Task instructions:
Where the string "rule" shows up in a line of the records, copy that line.
[Opening Input records section]
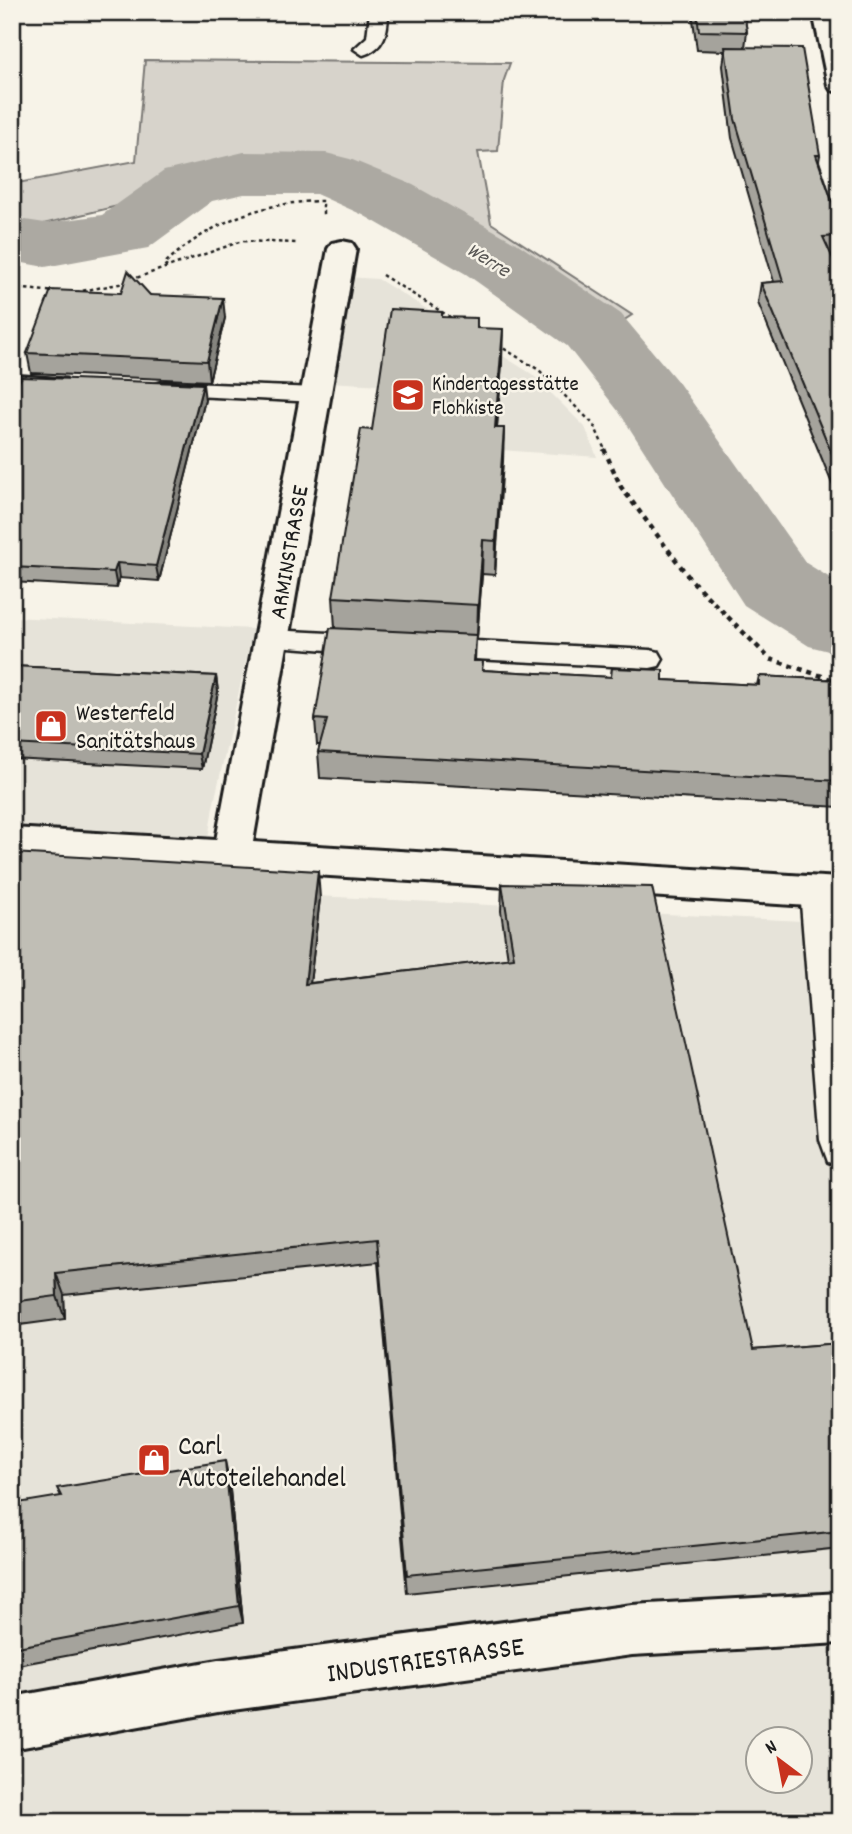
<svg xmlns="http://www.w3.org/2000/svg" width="852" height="1834" viewBox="0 0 852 1834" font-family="Dekko,sans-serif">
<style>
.built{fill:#e6e3d9;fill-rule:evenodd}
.green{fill:#d7d3cb;stroke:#7a7874;stroke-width:2}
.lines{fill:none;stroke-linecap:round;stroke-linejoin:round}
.river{fill:#aca9a2;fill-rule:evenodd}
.service-casing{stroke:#1c1c1c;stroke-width:5}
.minor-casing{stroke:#1c1c1c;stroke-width:6}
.tertiary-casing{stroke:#1c1c1c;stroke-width:6}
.path-far1{stroke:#1c1c1c;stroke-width:2.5;stroke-dasharray:3.5 3.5;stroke-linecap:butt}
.path{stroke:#1c1c1c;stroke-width:4.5;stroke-dasharray:5 5;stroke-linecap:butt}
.service{fill:#f7f3e8;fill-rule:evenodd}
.minor{fill:#f7f3e8;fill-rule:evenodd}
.tertiary{fill:#f7f3e8;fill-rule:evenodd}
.wall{fill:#a5a39c;stroke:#1c1c1c;stroke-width:2}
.shaded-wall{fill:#86857f;stroke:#1c1c1c;stroke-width:2}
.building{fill:#c0beb5;stroke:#1c1c1c;stroke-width:2}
.labels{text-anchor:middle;stroke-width:5;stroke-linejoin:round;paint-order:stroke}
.far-water-label{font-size:21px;font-style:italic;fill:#565452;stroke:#f7f3e8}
.far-poi-label{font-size:21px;fill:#1c1c1c;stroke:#f7f3e8;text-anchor:start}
.street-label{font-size:24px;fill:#1c1c1c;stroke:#f7f3e8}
.poi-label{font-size:24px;fill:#1c1c1c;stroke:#f7f3e8;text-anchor:start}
.near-poi-label{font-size:28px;fill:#1c1c1c;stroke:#f7f3e8;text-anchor:start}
.near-street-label{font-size:28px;fill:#1c1c1c;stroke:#f7f3e8}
</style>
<rect width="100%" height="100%" fill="#f7f3e8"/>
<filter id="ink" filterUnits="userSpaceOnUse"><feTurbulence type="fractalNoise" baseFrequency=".0143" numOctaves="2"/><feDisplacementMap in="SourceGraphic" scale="14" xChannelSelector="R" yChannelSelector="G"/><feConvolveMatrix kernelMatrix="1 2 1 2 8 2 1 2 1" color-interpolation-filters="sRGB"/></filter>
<g filter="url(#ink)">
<g class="built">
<polygon points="346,277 378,279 532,374 585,427 597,457 376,441 384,385 327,382"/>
<path d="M 12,617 L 253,629 L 213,807 L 200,890 L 840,923 L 840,1822 L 12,1822 ZM 758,1740 L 800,1740 L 800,1782 L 758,1782 Z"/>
</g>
<polygon class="green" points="145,60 510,63 504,80 498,151 478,152 491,223 632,315 618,324 401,191 334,166 260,159 225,160 130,203 27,228 12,226 12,184 136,161"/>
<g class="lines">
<polygon class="river" points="244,152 326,153 350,159 413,185 518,244 621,314 678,382 806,563 840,584 840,654 809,646 744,605 619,412 567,346 466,274 363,215 316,194 244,194 212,201 148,248 45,267 12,261 12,218 45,223 102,215 164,171"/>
<defs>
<g id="service">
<path d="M 370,12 L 388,12 C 388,32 384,49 363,55 L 354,49 L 367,37 Z"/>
<polygon points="12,375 66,379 69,384 66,389 12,389"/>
<polygon points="163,382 317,388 325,390 329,395 325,400 317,402 155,394 152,389 155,384"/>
<polygon points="272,630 366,635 375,638 379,644 375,650 366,653 263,645 259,639 263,633"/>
<polygon points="437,639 650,650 659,652 663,659 659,666 650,668 437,657 428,654 424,648 428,642"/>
<polygon points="815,880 825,883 830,891 840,1002 840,1166 828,1162 820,1140 800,891 805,883"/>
</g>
<g id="minor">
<polygon points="813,12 837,12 840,26 840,92 831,90 828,85"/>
<polygon points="342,241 352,243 356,249 253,842 840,878 840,908 12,856 12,828 216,840 328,249 332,243"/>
</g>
<polygon id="tertiary" points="840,1593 840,1643 632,1655 218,1712 12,1749 12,1697 218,1660 632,1605"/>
</defs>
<use href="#service" class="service-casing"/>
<use href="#minor" class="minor-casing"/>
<use href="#tertiary" class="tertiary-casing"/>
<g class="path-far1">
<path d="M 167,267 L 164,264 C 211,222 260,202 323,201 L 323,215"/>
<polyline points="382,275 455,320"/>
<polyline points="12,288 57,292"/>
<polyline points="76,292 119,284 242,241 297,243"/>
<polyline points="498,345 539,370 594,425 605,450"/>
</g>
<polyline class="path" points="604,449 621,487 691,580 770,659 840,682"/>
<use href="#service" class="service"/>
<use href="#minor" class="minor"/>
<use href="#tertiary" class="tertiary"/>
</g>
<g class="wall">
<polygon points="692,12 744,12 747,32 745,47 820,155 819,161 840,224 840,255 831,256 840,274 840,503 758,303 761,283 774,282 732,138 723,66 725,51 697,50"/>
<polygon points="150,295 225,318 209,381 31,373 27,353"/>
<polygon points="442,312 442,317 477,328 502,362 497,428 504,428 495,575 482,574 477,638 476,638 475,661 483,661 482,670 611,677 612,668 663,680 757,685 759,676 840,680 840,807 320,778 318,752 320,745 317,745 315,719 335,628 333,597"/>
<polygon points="205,400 159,581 119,578 117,588 12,582 12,401"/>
<polygon points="12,666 216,676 218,692 202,769 12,759"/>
<polygon points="12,853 320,898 310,983 508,959 501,911 502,884 753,1350 840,1343 840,1548 407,1593 378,1262 64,1295 65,1319 12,1326"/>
<polygon points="229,1480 243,1623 12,1666 12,1504"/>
</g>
<g class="shaded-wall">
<polygon points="223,298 225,318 209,381 207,361"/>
<polygon points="503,329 502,362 494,462 495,428"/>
<polygon points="203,384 205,400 159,581 156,566"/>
<polygon points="504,428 503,462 495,575 496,541"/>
<polygon points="483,540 482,574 477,638 478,605"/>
<polygon points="117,563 119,578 117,588 114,572"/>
<polygon points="216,676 218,692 202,769 199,754"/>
<polygon points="318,871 320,898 307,1009 305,984"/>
<polygon points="56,1273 64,1295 65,1319 57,1296"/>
<polygon points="225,1461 229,1480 243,1623 239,1606"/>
</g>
<g class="building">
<polygon points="697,12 744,12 747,32 699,31"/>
<polygon points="725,47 802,48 820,155 816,155 840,224 840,236 823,237 840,274 840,473 761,283 783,281 735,119"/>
<polygon points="128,271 150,295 223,298 207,361 27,353 51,290 121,293"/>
<polygon points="390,309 442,312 442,317 477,318 477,328 503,329 495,428 504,428 496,541 483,540 478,605 333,597 361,429 372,430"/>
<polygon points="21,377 203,384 156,566 117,563 114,572 12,567 12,401"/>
<polygon points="330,628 476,635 474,661 483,661 482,670 611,677 612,668 663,670 663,680 759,685 759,676 840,680 840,781 318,752 327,720 315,719"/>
<polygon points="12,666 216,676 199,754 12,744"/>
<polygon points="12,853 318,871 305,984 514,958 502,884 652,887 753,1350 840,1343 840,1531 407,1575 377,1239 56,1273 57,1296 12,1302"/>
<polygon points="225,1461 239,1606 12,1648 12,1504 61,1496 57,1488"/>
</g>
</g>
<defs>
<symbol id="school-square" viewBox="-11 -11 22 22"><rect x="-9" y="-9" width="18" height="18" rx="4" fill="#c8321e" stroke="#f7f3e8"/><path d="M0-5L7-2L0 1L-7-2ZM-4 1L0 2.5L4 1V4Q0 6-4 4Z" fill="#fff"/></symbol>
<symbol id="shop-square" viewBox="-11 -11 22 22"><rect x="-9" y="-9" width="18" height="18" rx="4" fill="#c8321e" stroke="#f7f3e8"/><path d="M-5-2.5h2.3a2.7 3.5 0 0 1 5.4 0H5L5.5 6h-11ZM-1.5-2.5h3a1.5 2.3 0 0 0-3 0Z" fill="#fff"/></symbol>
</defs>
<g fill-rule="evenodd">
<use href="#school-square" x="389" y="376" width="38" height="38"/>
<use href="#shop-square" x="32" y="707" width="38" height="38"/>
<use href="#shop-square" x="135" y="1441" width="38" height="38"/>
</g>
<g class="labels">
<g class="far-water-label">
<text transform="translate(489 259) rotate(32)" y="7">Werre</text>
</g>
<g class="far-poi-label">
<text x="432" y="390">Kindertagesstätte<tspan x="432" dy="24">Flohkiste</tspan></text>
</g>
<g class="street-label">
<text transform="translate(288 552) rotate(-80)" y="8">ARMINSTRASSE</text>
</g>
<g class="poi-label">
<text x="76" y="720">Westerfeld<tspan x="76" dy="28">Sanitätshaus</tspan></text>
</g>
<g class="near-poi-label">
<text x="178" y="1454">Carl<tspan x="178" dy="32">Autoteilehandel</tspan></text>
</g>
<g class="near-street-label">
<text transform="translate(425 1658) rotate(-8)" y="10">INDUSTRIESTRASSE</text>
</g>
</g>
<rect width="852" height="1834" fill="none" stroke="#f7f3e8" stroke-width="42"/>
<rect x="21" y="21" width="810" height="1792" fill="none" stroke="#1c1c1c" stroke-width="2.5" filter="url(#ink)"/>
<g transform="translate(779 1760) rotate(328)"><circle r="33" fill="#f7f3e8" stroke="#9f9d96" stroke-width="2"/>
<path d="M0-5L12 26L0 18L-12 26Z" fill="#c8321e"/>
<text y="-10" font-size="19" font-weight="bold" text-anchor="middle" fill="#1c1c1c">N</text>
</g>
</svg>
[Closing Input records section]
Solution to this exercise:
.built{fill:#e6e3d9;fill-rule:evenodd}
.river{fill:#aca9a2;fill-rule:evenodd}
.service{fill:#f7f3e8;fill-rule:evenodd}
.minor{fill:#f7f3e8;fill-rule:evenodd}
.tertiary{fill:#f7f3e8;fill-rule:evenodd}
<g fill-rule="evenodd">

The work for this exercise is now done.